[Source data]
===

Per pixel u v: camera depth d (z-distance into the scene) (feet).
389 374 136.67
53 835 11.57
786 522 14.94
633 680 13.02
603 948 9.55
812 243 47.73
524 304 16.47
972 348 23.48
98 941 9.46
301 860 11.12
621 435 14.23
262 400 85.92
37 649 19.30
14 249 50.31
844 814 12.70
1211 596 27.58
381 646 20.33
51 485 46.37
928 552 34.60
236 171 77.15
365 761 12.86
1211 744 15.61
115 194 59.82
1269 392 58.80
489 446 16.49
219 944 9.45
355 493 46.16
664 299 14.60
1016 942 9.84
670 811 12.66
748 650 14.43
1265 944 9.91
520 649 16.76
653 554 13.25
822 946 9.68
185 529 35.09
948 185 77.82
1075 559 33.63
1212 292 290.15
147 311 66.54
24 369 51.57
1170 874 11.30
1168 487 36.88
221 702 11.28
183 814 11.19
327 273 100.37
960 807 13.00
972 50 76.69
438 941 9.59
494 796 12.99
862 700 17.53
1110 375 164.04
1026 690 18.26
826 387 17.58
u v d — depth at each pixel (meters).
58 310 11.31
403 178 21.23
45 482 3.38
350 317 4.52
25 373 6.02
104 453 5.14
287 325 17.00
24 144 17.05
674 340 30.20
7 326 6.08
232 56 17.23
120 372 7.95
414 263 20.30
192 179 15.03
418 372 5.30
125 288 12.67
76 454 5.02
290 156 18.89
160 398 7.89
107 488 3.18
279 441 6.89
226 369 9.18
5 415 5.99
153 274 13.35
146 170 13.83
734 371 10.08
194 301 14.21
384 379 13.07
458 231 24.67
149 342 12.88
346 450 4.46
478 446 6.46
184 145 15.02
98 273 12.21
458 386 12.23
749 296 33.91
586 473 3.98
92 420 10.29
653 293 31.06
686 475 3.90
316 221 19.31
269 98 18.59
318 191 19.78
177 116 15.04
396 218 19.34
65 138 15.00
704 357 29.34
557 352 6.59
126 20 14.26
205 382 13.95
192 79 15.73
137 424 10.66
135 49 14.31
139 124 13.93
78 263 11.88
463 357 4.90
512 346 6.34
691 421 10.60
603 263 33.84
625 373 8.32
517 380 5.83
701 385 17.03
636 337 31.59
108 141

===

> [To do]: The line containing "25 373 6.02" marks where to begin; the last line of the records marks where to stop. Copy both and all between, exactly.

> [Solution]:
25 373 6.02
104 453 5.14
287 325 17.00
24 144 17.05
674 340 30.20
7 326 6.08
232 56 17.23
120 372 7.95
414 263 20.30
192 179 15.03
418 372 5.30
125 288 12.67
76 454 5.02
290 156 18.89
160 398 7.89
107 488 3.18
279 441 6.89
226 369 9.18
5 415 5.99
153 274 13.35
146 170 13.83
734 371 10.08
194 301 14.21
384 379 13.07
458 231 24.67
149 342 12.88
346 450 4.46
478 446 6.46
184 145 15.02
98 273 12.21
458 386 12.23
749 296 33.91
586 473 3.98
92 420 10.29
653 293 31.06
686 475 3.90
316 221 19.31
269 98 18.59
318 191 19.78
177 116 15.04
396 218 19.34
65 138 15.00
704 357 29.34
557 352 6.59
126 20 14.26
205 382 13.95
192 79 15.73
137 424 10.66
135 49 14.31
139 124 13.93
78 263 11.88
463 357 4.90
512 346 6.34
691 421 10.60
603 263 33.84
625 373 8.32
517 380 5.83
701 385 17.03
636 337 31.59
108 141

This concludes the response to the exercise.